** What you should do **
Among the records below, find the line that has "left ear: (1284, 814)"; from there, give the lines again exactly, and stop after the line that has "right shoulder: (1464, 808)".
** Data records follows **
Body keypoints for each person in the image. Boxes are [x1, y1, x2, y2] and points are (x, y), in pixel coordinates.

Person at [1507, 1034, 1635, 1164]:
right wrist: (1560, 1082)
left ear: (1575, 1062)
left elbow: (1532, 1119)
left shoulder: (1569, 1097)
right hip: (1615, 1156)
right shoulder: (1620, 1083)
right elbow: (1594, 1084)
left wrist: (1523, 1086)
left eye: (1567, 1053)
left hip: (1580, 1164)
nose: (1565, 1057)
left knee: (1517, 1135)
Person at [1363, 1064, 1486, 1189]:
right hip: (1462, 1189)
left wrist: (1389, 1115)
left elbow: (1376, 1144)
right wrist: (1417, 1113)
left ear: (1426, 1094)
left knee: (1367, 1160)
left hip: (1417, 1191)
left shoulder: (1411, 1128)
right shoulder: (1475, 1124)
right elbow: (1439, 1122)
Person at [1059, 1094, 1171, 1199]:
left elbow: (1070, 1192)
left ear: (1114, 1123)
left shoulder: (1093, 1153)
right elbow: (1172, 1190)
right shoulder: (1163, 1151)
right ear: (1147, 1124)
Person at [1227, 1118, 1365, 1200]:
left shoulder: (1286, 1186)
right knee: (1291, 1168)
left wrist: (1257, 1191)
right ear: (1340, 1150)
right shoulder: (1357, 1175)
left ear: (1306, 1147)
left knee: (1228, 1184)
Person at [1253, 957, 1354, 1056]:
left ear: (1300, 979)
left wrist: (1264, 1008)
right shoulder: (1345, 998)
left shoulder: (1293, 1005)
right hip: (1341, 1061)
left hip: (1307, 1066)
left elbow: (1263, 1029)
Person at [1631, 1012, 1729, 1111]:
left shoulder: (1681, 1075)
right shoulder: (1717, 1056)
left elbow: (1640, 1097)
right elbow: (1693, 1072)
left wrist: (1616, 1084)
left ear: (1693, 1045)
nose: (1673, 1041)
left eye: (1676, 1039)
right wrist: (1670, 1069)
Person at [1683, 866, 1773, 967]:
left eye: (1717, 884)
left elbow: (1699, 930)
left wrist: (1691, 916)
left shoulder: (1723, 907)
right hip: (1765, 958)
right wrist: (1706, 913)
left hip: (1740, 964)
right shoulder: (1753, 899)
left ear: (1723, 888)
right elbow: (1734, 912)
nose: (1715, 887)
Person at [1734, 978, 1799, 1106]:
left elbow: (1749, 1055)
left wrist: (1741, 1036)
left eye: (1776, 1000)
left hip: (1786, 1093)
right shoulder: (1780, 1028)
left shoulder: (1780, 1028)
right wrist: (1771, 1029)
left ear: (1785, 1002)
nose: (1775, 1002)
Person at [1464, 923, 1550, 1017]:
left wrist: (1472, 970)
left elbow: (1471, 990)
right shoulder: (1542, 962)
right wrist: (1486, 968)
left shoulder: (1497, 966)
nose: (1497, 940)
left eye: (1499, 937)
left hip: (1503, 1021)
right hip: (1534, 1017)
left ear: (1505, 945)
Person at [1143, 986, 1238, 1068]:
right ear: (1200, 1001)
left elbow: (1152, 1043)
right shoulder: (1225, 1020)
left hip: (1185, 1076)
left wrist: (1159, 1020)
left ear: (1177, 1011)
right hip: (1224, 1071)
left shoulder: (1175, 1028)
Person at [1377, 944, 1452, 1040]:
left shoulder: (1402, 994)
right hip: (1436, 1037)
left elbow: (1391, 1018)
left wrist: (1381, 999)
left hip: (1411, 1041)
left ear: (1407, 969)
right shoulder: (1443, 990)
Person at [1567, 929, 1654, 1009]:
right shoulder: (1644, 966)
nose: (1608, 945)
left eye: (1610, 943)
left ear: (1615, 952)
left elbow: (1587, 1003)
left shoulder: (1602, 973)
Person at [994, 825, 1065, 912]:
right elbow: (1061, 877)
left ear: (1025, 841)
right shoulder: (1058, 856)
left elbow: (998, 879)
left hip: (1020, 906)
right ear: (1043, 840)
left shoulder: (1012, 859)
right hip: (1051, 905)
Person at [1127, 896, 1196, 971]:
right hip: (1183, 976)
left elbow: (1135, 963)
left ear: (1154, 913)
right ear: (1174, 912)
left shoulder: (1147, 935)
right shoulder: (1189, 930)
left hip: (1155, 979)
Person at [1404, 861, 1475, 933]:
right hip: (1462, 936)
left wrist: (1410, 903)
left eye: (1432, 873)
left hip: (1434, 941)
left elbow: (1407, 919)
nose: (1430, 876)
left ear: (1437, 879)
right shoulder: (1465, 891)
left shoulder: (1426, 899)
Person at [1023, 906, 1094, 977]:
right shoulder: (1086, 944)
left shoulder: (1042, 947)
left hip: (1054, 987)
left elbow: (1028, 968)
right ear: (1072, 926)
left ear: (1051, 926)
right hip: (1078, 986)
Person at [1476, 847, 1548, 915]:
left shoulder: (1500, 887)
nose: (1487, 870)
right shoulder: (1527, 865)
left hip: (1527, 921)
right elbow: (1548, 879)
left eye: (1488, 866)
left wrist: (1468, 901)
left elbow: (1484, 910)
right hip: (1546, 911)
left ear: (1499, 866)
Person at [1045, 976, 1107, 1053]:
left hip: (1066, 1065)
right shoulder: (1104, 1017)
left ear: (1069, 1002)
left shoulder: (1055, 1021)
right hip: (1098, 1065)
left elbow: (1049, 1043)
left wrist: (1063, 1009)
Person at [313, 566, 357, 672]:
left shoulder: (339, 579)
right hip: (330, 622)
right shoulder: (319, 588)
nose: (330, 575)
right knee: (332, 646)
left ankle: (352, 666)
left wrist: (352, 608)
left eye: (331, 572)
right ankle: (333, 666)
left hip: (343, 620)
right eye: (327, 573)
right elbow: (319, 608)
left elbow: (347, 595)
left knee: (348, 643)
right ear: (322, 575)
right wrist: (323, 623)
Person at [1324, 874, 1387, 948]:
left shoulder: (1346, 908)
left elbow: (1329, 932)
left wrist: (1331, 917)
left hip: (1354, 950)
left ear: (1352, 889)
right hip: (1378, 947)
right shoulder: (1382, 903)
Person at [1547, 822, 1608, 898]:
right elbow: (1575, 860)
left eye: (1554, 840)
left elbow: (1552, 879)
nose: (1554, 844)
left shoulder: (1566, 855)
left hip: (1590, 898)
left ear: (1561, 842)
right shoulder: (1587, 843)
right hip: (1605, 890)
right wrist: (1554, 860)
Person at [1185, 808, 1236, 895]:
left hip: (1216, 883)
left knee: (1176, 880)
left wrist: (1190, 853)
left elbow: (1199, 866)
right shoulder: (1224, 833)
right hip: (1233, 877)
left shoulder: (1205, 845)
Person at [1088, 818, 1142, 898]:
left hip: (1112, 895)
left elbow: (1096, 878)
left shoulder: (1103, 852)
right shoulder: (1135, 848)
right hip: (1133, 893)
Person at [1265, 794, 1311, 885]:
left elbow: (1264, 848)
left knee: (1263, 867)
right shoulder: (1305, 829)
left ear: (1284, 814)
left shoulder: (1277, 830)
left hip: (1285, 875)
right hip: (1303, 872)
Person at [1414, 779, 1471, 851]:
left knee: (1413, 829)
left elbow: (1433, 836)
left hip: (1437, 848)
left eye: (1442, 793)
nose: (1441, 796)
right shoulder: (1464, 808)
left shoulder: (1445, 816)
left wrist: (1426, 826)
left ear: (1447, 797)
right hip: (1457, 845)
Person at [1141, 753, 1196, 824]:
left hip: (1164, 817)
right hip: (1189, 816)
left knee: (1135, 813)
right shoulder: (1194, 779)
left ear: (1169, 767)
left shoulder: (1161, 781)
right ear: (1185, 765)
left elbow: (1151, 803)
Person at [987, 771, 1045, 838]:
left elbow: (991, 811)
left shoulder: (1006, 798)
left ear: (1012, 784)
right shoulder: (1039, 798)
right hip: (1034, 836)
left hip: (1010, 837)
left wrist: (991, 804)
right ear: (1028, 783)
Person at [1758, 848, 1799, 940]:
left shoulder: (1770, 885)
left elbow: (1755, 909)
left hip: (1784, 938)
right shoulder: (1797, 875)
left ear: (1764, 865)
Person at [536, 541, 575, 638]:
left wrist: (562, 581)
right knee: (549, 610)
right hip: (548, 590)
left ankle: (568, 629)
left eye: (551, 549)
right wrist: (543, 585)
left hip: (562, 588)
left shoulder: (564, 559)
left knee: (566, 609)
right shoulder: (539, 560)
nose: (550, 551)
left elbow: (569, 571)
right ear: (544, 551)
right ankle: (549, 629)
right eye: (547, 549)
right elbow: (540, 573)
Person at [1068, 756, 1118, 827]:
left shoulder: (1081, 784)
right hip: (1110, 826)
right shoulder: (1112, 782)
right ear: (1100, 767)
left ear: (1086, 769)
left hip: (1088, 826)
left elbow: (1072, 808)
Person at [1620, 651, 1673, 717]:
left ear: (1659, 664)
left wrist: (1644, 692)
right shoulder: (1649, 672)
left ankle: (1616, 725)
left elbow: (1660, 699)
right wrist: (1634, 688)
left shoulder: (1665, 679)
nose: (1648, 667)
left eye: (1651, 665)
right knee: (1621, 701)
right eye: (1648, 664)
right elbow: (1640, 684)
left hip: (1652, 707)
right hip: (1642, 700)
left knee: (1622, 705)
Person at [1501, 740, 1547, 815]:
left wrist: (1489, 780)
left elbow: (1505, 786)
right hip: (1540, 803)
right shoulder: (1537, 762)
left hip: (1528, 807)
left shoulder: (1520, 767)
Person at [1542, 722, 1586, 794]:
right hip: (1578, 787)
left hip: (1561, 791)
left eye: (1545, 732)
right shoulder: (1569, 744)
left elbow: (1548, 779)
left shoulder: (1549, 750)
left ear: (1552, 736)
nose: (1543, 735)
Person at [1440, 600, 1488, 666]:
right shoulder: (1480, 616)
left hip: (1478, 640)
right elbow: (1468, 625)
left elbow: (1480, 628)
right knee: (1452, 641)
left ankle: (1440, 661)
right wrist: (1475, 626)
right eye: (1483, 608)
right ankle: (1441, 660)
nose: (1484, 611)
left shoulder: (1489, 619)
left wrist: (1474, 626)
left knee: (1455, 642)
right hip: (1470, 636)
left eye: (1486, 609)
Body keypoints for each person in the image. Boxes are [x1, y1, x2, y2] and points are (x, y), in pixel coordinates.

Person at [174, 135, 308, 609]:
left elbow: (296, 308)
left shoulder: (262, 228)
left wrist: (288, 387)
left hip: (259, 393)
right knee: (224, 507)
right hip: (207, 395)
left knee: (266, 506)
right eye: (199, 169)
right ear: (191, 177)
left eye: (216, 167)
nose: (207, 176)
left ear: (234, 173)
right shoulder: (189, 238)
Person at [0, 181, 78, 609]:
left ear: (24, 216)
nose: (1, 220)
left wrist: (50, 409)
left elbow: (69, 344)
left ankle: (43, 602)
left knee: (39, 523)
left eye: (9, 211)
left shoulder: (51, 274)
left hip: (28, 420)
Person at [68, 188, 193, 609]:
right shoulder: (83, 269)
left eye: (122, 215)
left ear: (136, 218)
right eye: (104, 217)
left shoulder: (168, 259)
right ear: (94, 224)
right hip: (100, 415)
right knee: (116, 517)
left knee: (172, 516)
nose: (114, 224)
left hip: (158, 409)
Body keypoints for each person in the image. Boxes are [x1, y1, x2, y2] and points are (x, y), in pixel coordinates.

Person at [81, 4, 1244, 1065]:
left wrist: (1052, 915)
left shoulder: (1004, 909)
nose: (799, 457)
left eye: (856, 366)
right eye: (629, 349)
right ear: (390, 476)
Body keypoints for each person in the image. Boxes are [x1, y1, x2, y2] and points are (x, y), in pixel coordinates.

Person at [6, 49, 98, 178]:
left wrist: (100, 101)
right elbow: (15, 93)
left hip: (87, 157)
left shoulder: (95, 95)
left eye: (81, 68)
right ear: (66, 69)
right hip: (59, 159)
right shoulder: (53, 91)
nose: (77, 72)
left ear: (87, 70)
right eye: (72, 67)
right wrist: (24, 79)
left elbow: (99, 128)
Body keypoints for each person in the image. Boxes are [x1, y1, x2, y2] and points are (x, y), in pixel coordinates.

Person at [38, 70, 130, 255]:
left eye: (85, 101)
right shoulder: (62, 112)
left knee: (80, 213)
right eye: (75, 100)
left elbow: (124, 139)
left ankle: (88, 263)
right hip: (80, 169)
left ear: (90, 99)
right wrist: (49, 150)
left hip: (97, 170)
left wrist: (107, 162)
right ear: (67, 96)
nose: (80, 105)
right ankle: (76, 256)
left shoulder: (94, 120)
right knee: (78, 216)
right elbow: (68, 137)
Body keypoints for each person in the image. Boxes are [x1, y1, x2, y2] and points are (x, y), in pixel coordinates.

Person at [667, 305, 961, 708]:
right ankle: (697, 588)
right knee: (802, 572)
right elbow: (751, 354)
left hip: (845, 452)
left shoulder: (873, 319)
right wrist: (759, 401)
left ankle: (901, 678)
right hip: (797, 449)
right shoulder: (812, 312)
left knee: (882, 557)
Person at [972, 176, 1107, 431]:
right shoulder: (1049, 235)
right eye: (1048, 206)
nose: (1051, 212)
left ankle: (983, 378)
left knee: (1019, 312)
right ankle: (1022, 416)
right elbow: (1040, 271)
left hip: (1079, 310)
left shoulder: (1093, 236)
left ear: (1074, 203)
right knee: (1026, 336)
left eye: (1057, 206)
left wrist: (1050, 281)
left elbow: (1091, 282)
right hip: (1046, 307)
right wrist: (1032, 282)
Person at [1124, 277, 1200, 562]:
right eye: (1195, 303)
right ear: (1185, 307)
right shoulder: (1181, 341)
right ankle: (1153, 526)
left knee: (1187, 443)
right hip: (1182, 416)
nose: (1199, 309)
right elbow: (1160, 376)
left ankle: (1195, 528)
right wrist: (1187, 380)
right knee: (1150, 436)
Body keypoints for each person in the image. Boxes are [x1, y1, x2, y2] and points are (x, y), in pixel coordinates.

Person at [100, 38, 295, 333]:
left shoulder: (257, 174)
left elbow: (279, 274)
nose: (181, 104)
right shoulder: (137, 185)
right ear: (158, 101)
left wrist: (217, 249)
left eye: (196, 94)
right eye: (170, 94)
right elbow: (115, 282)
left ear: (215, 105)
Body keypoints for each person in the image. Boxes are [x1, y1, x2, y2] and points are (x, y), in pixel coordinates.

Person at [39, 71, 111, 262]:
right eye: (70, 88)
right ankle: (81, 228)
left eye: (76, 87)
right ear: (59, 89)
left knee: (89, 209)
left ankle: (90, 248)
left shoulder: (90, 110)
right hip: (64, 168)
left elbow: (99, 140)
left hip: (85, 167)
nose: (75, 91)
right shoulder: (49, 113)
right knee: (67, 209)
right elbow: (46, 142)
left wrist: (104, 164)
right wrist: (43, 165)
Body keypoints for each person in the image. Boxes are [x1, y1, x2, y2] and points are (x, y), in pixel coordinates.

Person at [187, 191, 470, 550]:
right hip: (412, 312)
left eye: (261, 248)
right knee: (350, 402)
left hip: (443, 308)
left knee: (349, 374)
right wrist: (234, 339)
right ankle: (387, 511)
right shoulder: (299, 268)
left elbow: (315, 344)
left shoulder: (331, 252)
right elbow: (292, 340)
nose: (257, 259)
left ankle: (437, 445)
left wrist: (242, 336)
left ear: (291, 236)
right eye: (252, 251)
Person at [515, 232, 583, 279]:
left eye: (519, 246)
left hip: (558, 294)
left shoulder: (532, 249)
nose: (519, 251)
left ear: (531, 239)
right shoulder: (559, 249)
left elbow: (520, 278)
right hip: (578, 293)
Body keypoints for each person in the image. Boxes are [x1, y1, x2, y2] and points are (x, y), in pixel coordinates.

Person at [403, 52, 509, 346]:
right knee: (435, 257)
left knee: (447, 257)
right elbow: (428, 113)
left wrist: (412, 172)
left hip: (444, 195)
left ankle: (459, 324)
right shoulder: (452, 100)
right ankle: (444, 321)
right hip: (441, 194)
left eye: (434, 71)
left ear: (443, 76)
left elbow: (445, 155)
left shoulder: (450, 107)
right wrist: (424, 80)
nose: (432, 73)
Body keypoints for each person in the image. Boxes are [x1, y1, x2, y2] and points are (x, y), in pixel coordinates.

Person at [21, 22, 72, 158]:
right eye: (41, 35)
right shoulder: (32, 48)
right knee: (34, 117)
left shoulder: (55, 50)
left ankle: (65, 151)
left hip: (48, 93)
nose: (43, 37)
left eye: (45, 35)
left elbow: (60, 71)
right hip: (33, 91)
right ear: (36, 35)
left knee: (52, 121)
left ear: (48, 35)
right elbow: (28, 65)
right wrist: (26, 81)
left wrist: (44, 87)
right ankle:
** End of Data records **
** Solution to the exercise **
left ear: (1284, 814)
left shoulder: (1277, 830)
left hip: (1285, 875)
right hip: (1303, 872)
Person at [1414, 779, 1471, 851]:
left knee: (1413, 829)
left elbow: (1433, 836)
left hip: (1437, 848)
left eye: (1442, 793)
nose: (1441, 796)
right shoulder: (1464, 808)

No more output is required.